Le mouvement sceptique
« Je vais ensuite tricher un peu en citant comme un livre des revues, trois en fait, que je lis toujours : Skeptic, Skeptical Inquirer et Le Québec sceptique. L’actualité au prisme du scepticisme, des recensions et des articles de fond. » Skeptic, publiée quatre fois par an, explore diverses controverses sociales, scientifiques et paranormales. C’est « the best journal in the field », selon le regretté Stephen Jay Gould. Skeptical Inquirer paraît six fois par an et rend compte d’évaluations scientifiques critiques de phénomènes controversés.

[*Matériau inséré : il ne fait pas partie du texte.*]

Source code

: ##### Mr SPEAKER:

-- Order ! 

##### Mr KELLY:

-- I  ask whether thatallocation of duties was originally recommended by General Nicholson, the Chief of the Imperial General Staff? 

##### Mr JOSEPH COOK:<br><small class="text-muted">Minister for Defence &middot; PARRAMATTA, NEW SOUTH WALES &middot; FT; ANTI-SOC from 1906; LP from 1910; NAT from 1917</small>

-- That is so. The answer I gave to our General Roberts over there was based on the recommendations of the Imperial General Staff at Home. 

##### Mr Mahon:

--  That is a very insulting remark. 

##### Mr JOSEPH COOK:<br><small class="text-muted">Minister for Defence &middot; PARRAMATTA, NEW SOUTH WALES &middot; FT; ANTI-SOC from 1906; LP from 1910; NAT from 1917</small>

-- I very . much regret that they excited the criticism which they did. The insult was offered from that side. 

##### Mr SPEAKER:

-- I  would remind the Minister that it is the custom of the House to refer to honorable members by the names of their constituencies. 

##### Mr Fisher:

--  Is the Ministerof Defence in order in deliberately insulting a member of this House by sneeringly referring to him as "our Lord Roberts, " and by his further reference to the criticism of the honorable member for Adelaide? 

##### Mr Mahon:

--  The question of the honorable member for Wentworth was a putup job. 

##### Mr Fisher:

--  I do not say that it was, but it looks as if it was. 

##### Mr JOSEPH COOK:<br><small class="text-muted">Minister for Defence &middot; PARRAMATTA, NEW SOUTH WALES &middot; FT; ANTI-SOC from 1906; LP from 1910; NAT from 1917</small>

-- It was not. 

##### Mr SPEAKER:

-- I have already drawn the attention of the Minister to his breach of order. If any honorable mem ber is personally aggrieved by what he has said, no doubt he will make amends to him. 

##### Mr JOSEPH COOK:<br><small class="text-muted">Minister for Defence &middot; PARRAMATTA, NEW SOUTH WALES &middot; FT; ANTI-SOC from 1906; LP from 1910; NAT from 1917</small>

Elle a comme lignes directrices de critiquer le paranormal et les pseudosciences, d’utiliser des méthodes d’enquête scientifique, de promouvoir un point de vue scientifiquement équilibré dans les médias, et d’enseigner l’esprit critique dans les écoles. Le Québec sceptique est la revue des Sceptiques du Québec, publiée trois fois l’an. Elle traite des phénomènes paranormaux et pseudo-scientifiques avec une approche critique. Normand Baillargeon en est un collaborateur régulier avec des articles portant notamment sur Bertrand Russell et Albert Einstein. Il a d’ailleurs traduit, en collaboration avec sa compagne de vie Chantal Santerre, Idéaux politiques de Bertrand Russell, paru chez Écosociété en 2016.